Between 2004-05 and 2011-12, PGR fell nearly 50% in both rural and urban areas, indicating that poor people’s living conditions have improved in both urban and rural areas. The poverty gap index is defined as the population’s average percentage income shortfall from the poverty line. Poverty is more severe when the poverty gap index is higher. 

Absolute Poverty

Absolute poverty is when we consider every poor person equal. The general definition of poverty which is valid at all times and for all economies is called absolute poverty. The absolute poverty approach considers the poor in India as equal to the poor in the USA. The simplest definition of being poor is being unable to subsistence which is being unable to eat, drink, have shelter, and clothing. 

Relative Poverty

The difficulties involved in the application of the concept of absolute poverty, made some researchers abandon the concept altogether. In place of absolute standards, they have developed the idea of relative standards that is standards that are relative to a particular time and place. In this way, the idea of absolute poverty has been replaced by the idea of relative poverty.

Practice Questions for UPSC Prelims

Ques 1:  Consider the following statements;

  1. Poverty line estimation in India is based on income levels.
  2. Poverty estimation in India is carried out by NITI Aayog’s task force.

Which of the following statements is correct?

(a) 1 only

(b) 2 only

(c) Both 1 and 2 

(d) Neither 1 nor 2

Answer: Option B

Explanation:

Poverty line estimation in India is based on the consumption expenditure and not on the income levels.
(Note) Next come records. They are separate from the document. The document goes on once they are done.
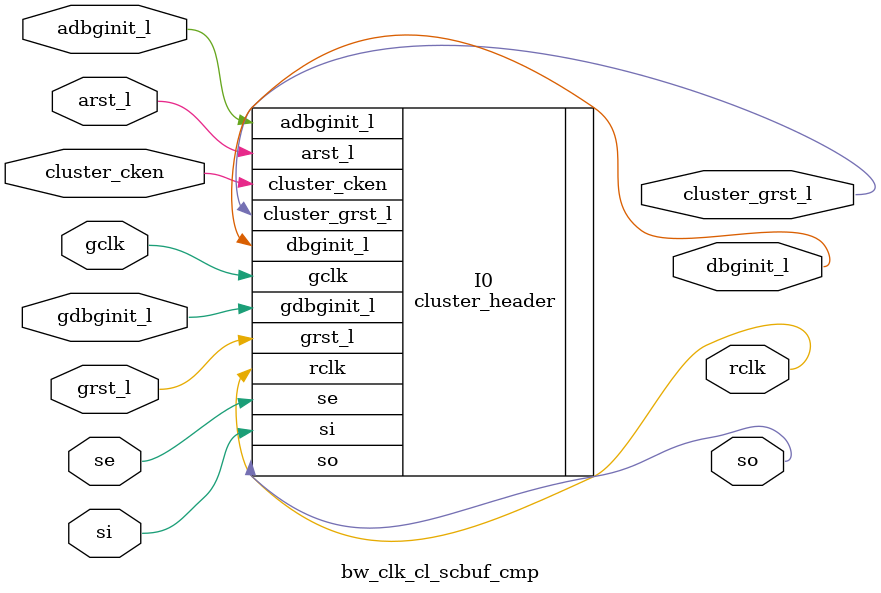
<source format=v>
module bw_clk_cl_scbuf_cmp (/*AUTOARG*/
   // Outputs
   dbginit_l, cluster_grst_l, rclk, so, 
   // Inputs
   gclk, cluster_cken, arst_l, grst_l, adbginit_l, gdbginit_l, si, 
   se
   );

input       gclk;
input       cluster_cken;
input       arst_l;
input       grst_l;
input       adbginit_l;
input       gdbginit_l;
output      dbginit_l;
output      cluster_grst_l;
output      rclk;

input       si;
input       se;
output      so;



cluster_header I0 (/*AUTOINST*/
                   // Outputs
                   .dbginit_l           (dbginit_l),
                   .cluster_grst_l      (cluster_grst_l),
                   .rclk                (rclk),
                   .so                  (so),
                   // Inputs
                   .gclk                (gclk),
                   .cluster_cken        (cluster_cken),
                   .arst_l              (arst_l),
                   .grst_l              (grst_l),
                   .adbginit_l          (adbginit_l),
                   .gdbginit_l          (gdbginit_l),
                   .si                  (si),
                   .se                  (se));

endmodule

</source>
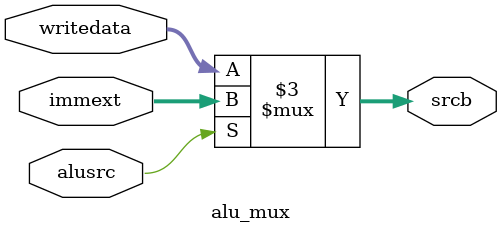
<source format=v>
module alu_mux (
    input       [31:0]  writedata,
    input       [31:0]  immext,
    input               alusrc,
    output reg  [31:0]  srcb
);

    //assign srcb = alusrc ? immext : writedata;
    always @(writedata or immext or alusrc) begin
        if(alusrc) srcb = immext;
        else srcb = writedata;
    end

endmodule
</source>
Poverty estimation in India is carried out by NITI Aayog’s task force through the calculation of poverty line based on the data captured by the National Sample Survey Office under the Ministry of Statistics and Programme Implementation (MOSPI).

Ques 2: Which of the following are causes of the Poverty in India?

  1. Efficient Resource utilisation
  2. Unemployment
  3. Colonial Exploitation
  4. Population Explosion

Select the correct code:

(a) 1 and 2 only

(b) 2, 3 and 4 only

(c) 1, 3 and 4 only

(d) All of the above

Answer: Option B

Explanation: There is underemployment and disguised unemployment in the country, particularly in the farming sector. This has resulted in low agricultural output and also led to a dip in the standard of living. Efficient use of these resources can help eliminate poverty.

Ques 3: Consider the following statements with reference to Poverty Alleviation Programs:

  1. Annapurna Scheme: This scheme was started by the government in 1999–2000 to provide food to people identified as BPL families.
  2. Pradhan Mantri Kaushal Vikas Yojana: It will focus on fresh entrant to the labour market, especially students who have passed Class XII.

Which of the following statements is correct?

(a) 1 only

(b) 2 only

(c) Both 1 and 2 

(d) Neither 1 nor 2

Explanation: Annapurna Scheme: This scheme was started by the government in 1999–2000 to provide food to senior citizens who cannot take care of themselves and are not under the National Old Age Pension Scheme (NOAPS), and who have no one to take care of them in their village. 

Pradhan Mantri Kaushal Vikas Yojana: It will focus on fresh entrant to the labour market, especially labour market and class X and XII dropouts.

Quick Questions on Poverty in India for UPSC Preparation

There are several reasons that causes Poverty in India. Few of them are rising population, lesser ulitilization of resources, lesser productivity in agriculture sector, slow economic development, rising food price, unemployment, unequal social and political factors, etc. 

The economic and social difficulties found in industralized cities and metro cities is termed as Urban Poverty in India. This arise due to the lack of opportunities and skills for the required set of job. Apart from that increase in population, lower labour are among other factors that increases urban poverty in India.

National and state-wise poverty estimates The Planning Commission estimates levels of poverty in the country on the basis of consumer expenditure surveys conducted by the National Sample Survey Office (NSSO) of the Ministry of Statistics and Programme Implementation.